In normal breathing, the diaphragm contracts, causing it to drop and increase the volume of the chest. This increase in volume causes a partial vacuum, which draws air into the lungs from the outside. During laryngospasm, the person's larynx spasms shut. As a result, the partial vacuum created by contracting the diaphragm cannot be filled by the inrush of air into the lungs, and the vacuum persists. In an attempt to force air in through the spasmed larynx, the person may contract the diaphragm further, but this only increases the partial vacuum inside the chest.

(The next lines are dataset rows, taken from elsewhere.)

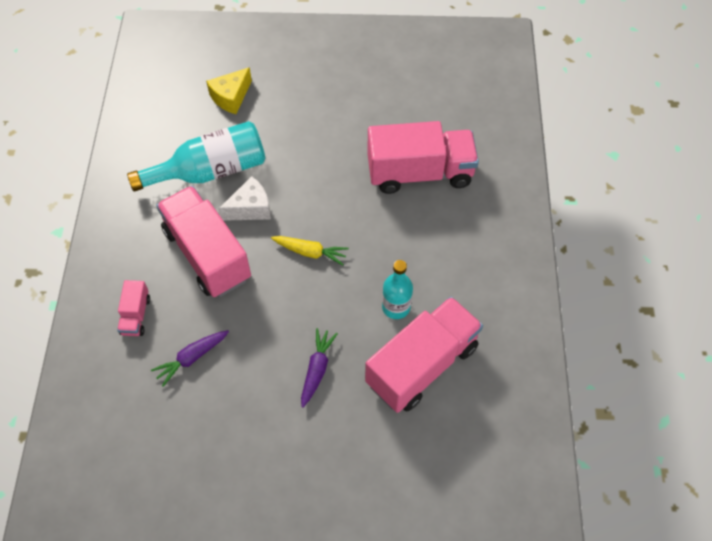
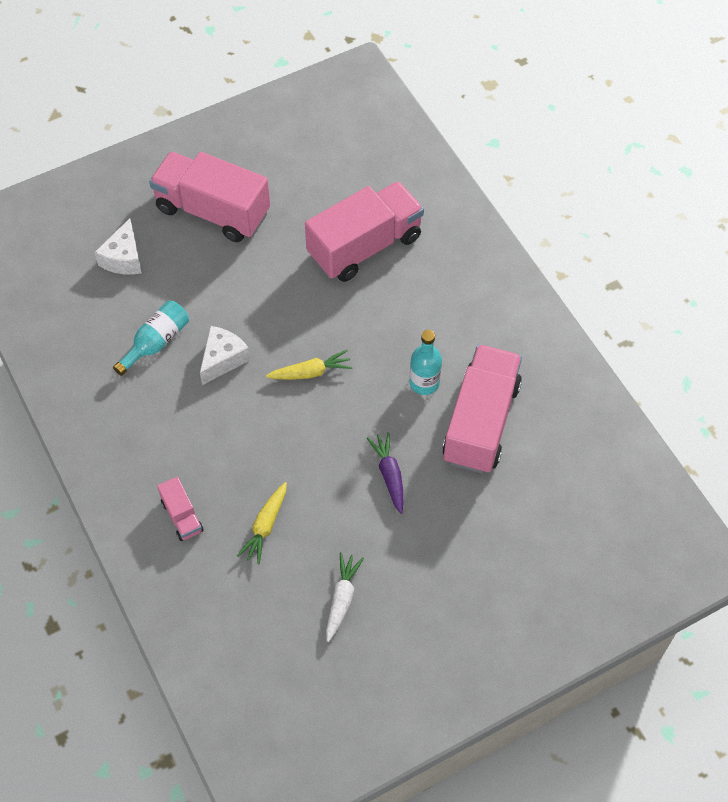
camera: 30 degrees left, 0 degrees up
turquoise bottle [127,121,265,191] -> turquoise bottle [113,301,189,376], size x0.60
purple carrot [151,330,229,387] -> yellow carrot [237,482,287,564]
pink truck [156,186,251,297] -> pink truck moved to [149,152,270,242]
yellow cheese [206,67,252,114] -> white cheese [94,218,142,275]
none -> white carrot [326,552,364,642]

The heart continues to beat during this time, and blood continues to flow, though it can neither pick up oxygen nor drop off carbon dioxide in the lungs. The volume of blood in the chest can increase, however, by pulling in more blood from the abdomen, head, arms and legs - abnormally large volumes of this blood enter the chest via the superior and inferior vena cavae (great veins) in response to the persistent partial vacuum. From the vena cavae, the increased volume of blood flows through the right atrium and into the right ventricle. The volume of blood is great enough to stretch out the ventricle, similar to water entering a balloon.
The ventricle typically responds to this increased volume of blood by contracting and pumping with increased strength - a phenomenon known as the Frank-Starling mechanism. On being ejected from the right ventricle, the blood is forced into the pulmonary artery and thence to the lungs.
In the lungs, the nature of the vasculature changes. The vessels become extremely narrow - narrow enough that red blood cells have to pass though in single file. The walls of the vasculature also become extremely thin to allow oxygen to enter the blood and carbon dioxide to leave it. In the case of dry drowning, however, there is no oxygen available in the lungs; there is only a partial vacuum. This partial vacuum draws some of the fluid from the vasculature and into the airspaces of the lungs, creating pulmonary oedma.
At the same time, the sympathetic nervous system responds to the emergency of the closed larynx. Among other things, it constricts much of the body's vasculature. This vasoconstriction increases the pressure against which the left ventricle must pump, and may cause enough backpressure to ripple back through the left ventricle, into the left atrium, and into the pulmonary vasculature. This additional pressure on the blood in the lungs' blood vessels exacerbates the oedema described above.
Additionally, the actions of the sympathetic nervous system can damage the lungs' vasculature, allowing even more fluid to escape into the lungs' airspaces.